Bergevin n’aurait pu remplacer son entraîneur sans s’assurer de pouvoir embaucher une grosse pointure, un homme respecté possédant une feuille de route impressionnante. J’ignore ce que les joueurs ont raconté à leur patron au sujet de Therrien, mais s’ils réclamaient une autre forme de direction, ils vont maintenant se retrouver face à un entraîneur très demandant qui n’entendra pas à rire, tout en restant très humain. Personne ne doute que Julien aura un impact sur la suite des choses.

« Un choc d'apprendre le congédiement de Michel »

Il dirigera une formation différente de celle qu’il vient de quitter. Une équipe avec des trous béants à combler au centre, notamment. S’il parvient à replacer Galchenyuk sur la bonne voie, il aura déjà réglé une bonne partie du problème. C’est anormal qu’on ne sache toujours pas s’il est un centre ou un ailier cinq ans après avoir été un troisième choix de la ligue.

L’équipe trône au sommet de sa division depuis le début de la saison. Pendant combien de temps encore pouvait-on considérer cela comme une forme de réussite? Le sol bouge actuellement sous la glace du Centre Bell. On entend les coups de patin des Bruins, des Sénateurs et des Maple Leafs, les deux dernières équipes jouissant respectivement d’une priorité de quatre et de trois parties sur le Canadien. Dans les circonstances, Bergevin et son propriétaire n’ont sans doute pas eu trop de difficulté à se mettre d’accord sur cette décision.

Bergevin n’est pas en danger

Assurément, le remplacement de Therrien n’est pas une façon pour Bergevin de couvrir ses arrières puisque son poste est nullement en danger. Si le propriétaire était emballé à la suite de ses acquisitions de l’été dernier, il ne pourrait sûrement pas prétendre aujourd’hui qu’il s’agissait de coups d’épée dans l’eau. Il lui en faudra beaucoup pour sacrifier un directeur général qu’il identifie comme l’un des plus compétents du circuit.

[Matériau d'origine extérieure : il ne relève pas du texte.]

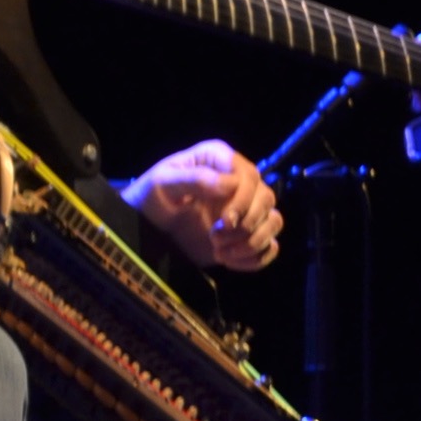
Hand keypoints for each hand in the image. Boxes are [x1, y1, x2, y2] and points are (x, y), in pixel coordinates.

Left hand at [123, 139, 281, 271]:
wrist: (146, 230)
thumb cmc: (152, 199)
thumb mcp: (163, 183)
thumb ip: (196, 179)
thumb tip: (230, 185)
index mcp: (220, 160)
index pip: (249, 175)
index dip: (242, 199)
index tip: (224, 221)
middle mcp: (239, 182)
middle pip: (266, 198)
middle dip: (246, 223)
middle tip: (216, 238)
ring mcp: (245, 210)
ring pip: (274, 221)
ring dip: (252, 241)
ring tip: (221, 252)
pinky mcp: (246, 235)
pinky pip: (270, 247)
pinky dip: (255, 258)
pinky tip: (228, 260)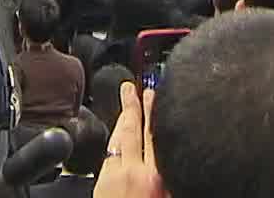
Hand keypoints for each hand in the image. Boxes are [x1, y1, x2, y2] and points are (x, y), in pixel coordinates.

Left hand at [95, 83, 164, 197]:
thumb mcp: (169, 195)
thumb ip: (171, 176)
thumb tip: (172, 158)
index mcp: (154, 175)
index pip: (154, 134)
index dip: (152, 111)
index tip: (152, 93)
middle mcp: (133, 171)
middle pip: (132, 130)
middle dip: (132, 106)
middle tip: (130, 87)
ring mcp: (114, 175)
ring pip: (117, 141)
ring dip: (120, 121)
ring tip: (124, 104)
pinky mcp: (101, 182)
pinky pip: (109, 155)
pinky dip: (114, 143)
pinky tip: (116, 137)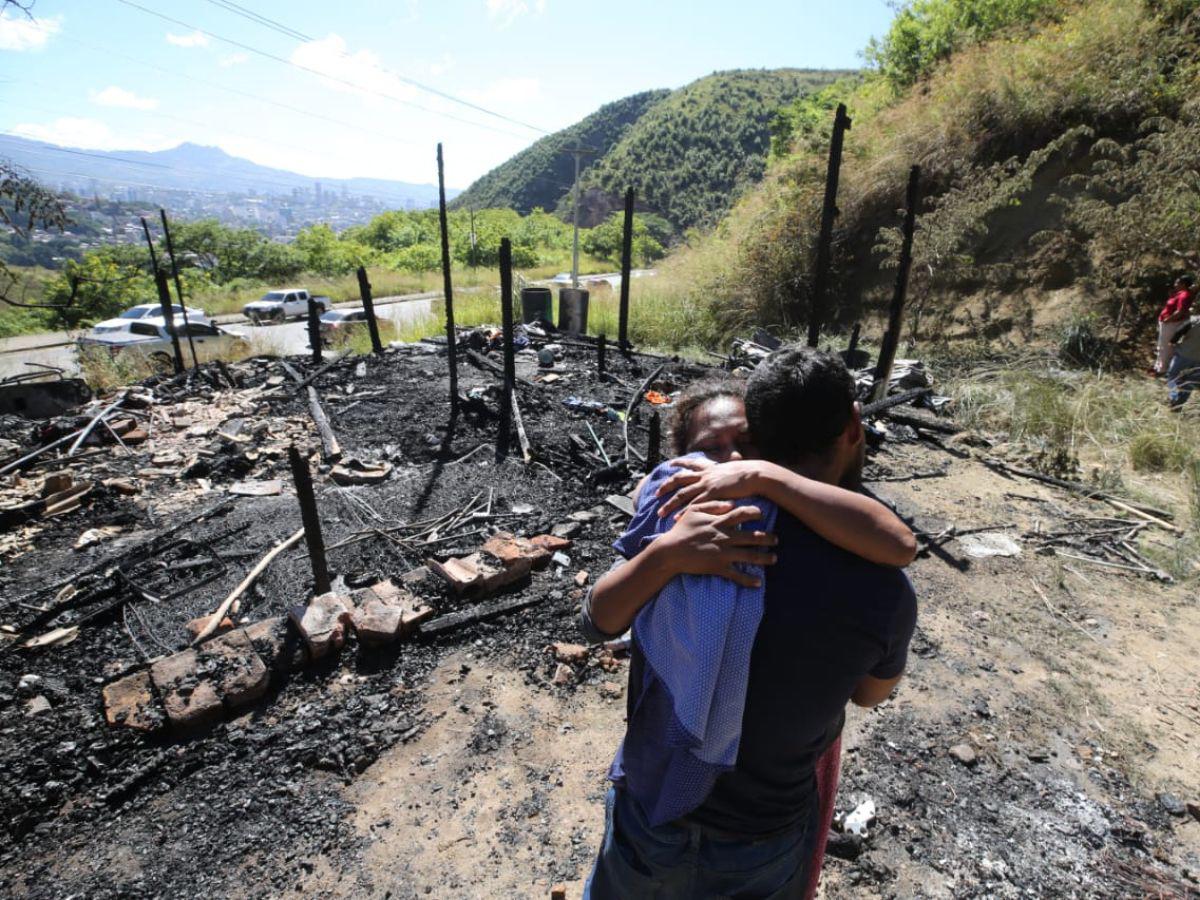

Ça ne veut pas dire pour autant que Geoff Molson appréciait ce qu’il voyait. Ce n’est pas Bergevin qui a la responsabilité de marquer des buts. Ce n’est pas lui qui forme des trios, qui établit des plans de matchs et qui choisit d’utiliser ou de retirer des joueurs de la formation. On présume qu’il a demandé à son d.g. d’identifier les raisons de l’affaissement chronique de son équipe.

Therrien a rendu de très bons services au Canadien. On a découvert chez lui un entraîneur plus complet et plus mature qu’à sa première présence à Montréal. Un facteur allait éventuellement jouer contre lui, cependant. Il en était à sa cinquième saison. Cinq ans à entendre le même message dans un style abrasif, c’est suffisamment long pour placer un entraîneur en danger à Montréal.

Ne reste plus qu’à lui souhaiter de dénicher un emploi du même genre ailleurs. Le téléphone ne sonnera pas aussi vite que dans le cas de Julien. Therrien n’a pas le même aura que son successeur dans les cercles du hockey.